Marifeli Perez-Stable criticizes the Nicaraguan government under Daniel Ortega for damaging Nicaraguan democracy, and says that Ortega's attempt to hold on to power past 2011 may create a political crisis.
Nicaragua is nearing the brink. In 2006 Daniel Ortega campaigned in sheep's clothing but freed his inner wolf once inaugurated. He joined ALBA, Venezuela's alliance of autocrats, traveled to Iran, Cuba, Libya and Algeria and used then-U.S. Ambassador Paul Trivelli as a punching bag. The Sandinista machinery of clientelism, corruption and strong-arm tactics is back in full force.
True, Nicaragua remains in CAFTA-DR, the free-trade agreement with the United States, and signed onto the Merida Initiative, a joint U.S., Mexico and Central American effort against organized crime.
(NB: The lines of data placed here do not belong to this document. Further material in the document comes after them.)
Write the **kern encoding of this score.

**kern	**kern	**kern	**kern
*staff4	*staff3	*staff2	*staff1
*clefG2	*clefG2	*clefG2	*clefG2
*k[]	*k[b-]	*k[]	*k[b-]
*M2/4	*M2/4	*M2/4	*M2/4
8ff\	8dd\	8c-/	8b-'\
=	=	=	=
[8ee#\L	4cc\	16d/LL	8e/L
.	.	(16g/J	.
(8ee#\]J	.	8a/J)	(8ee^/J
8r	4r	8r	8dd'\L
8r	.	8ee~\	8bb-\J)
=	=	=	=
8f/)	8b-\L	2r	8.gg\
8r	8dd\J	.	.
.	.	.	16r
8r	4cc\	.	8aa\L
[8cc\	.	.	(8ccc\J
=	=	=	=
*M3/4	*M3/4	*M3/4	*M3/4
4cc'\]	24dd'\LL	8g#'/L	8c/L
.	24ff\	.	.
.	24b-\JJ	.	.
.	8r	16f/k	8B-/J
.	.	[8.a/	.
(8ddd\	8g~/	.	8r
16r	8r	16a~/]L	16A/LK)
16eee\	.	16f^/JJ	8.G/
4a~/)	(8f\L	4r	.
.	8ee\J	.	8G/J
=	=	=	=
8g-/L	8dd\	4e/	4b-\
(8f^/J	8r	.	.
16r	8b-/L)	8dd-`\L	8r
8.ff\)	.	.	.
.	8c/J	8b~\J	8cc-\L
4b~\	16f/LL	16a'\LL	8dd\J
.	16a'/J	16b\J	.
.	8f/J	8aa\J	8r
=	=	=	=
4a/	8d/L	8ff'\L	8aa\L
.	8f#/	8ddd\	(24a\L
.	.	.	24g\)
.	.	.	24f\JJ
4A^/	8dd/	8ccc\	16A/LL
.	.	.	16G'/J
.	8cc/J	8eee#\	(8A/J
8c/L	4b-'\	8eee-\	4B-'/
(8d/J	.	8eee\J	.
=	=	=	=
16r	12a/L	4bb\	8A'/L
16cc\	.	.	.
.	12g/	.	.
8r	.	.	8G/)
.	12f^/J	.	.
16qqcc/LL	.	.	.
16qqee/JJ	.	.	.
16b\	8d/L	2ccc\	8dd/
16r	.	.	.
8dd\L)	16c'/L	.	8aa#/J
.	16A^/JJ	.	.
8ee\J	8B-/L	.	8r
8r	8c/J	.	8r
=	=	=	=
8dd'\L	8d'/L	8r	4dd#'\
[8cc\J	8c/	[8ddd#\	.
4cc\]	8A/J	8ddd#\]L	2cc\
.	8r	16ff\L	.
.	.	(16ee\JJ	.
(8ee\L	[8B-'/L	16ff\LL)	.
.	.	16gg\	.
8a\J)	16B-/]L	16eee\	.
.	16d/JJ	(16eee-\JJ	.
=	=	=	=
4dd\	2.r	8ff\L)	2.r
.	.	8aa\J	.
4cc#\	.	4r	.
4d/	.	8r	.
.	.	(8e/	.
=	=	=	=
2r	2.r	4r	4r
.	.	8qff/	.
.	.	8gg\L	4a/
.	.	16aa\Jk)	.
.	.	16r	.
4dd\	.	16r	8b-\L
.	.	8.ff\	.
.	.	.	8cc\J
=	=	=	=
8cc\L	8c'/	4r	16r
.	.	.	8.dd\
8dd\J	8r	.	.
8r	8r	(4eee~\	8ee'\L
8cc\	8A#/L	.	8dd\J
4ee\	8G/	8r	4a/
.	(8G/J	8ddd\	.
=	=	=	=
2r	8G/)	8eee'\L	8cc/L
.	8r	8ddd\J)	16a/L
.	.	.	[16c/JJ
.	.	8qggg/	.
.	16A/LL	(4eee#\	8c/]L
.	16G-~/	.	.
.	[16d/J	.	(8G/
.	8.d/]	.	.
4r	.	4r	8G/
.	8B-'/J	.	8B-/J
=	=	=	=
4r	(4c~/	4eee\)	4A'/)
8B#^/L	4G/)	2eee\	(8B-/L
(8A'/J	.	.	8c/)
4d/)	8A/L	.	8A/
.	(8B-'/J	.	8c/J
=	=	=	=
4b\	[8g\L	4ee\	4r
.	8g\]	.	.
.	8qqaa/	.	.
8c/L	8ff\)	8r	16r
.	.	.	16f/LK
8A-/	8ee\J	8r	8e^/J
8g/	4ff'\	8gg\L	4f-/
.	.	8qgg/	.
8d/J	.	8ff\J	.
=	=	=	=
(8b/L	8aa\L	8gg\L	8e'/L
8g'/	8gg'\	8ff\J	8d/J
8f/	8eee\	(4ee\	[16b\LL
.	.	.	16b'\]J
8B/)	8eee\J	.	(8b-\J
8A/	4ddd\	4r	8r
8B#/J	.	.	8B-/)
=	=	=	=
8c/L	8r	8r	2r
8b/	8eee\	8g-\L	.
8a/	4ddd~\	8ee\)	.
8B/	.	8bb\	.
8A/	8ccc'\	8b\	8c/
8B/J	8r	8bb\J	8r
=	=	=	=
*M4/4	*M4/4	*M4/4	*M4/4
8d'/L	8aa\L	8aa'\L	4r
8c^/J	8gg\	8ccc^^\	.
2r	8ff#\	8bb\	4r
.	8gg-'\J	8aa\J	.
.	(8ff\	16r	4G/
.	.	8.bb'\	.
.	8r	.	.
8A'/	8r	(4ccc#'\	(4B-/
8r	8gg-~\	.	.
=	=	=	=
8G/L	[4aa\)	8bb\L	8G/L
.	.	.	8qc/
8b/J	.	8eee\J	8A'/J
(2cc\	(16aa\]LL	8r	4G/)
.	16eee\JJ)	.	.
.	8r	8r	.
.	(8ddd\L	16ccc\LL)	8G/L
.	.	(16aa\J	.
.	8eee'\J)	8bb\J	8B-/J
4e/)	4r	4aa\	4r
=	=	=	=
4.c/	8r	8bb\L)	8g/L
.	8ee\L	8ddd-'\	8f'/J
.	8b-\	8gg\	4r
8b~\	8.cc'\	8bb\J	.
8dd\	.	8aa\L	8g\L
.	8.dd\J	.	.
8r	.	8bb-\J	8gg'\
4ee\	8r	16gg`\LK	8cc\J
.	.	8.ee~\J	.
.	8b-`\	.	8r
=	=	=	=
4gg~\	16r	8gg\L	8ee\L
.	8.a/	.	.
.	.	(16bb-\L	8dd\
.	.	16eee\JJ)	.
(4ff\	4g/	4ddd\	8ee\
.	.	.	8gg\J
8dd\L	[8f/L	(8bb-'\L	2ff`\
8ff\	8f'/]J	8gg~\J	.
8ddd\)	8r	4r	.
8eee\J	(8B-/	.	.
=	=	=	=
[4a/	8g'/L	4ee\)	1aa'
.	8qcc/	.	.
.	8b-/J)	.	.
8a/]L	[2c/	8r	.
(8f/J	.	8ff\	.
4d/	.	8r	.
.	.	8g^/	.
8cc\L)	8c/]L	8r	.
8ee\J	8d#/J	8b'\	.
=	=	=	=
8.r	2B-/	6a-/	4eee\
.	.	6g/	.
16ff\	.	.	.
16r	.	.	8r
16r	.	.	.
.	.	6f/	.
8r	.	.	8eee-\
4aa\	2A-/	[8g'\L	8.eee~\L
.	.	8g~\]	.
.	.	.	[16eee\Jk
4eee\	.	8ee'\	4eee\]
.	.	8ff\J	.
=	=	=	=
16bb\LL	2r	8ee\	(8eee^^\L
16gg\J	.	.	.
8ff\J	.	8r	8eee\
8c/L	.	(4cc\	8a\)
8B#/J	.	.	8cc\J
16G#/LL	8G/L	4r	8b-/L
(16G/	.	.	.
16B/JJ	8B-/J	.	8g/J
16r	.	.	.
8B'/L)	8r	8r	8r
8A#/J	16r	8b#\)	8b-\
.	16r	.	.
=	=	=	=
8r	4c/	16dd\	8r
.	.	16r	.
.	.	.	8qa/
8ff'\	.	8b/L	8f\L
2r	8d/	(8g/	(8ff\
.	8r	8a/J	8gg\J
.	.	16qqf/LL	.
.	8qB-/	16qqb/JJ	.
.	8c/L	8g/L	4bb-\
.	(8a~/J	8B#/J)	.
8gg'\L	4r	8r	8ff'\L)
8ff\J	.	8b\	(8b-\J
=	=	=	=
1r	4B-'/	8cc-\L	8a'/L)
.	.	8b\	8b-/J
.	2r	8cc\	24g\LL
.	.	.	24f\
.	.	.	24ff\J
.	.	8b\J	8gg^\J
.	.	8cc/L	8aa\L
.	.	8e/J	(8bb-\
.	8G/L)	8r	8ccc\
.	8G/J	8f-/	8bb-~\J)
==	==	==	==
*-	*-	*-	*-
The Nicaraguan National Police and the Drug Enforcement Administration have a history of reliable cooperation that has increased under the Sandinistas.
All the same, a political crisis is in the offing. Notwithstanding the Constitution's ban on consecutive terms, Ortega is set on remaining in power beyond 2011. In October, the Constitutional Court green-lighted Ortega's reelection, which sounds legitimate but isn't. Only the National Assembly -- where the Sandinistas don't have the votes -- can rule on the matter. Thanks to el pacto, Ortega has the luxury of cafeteria politics, picking and choosing institutions to get his way.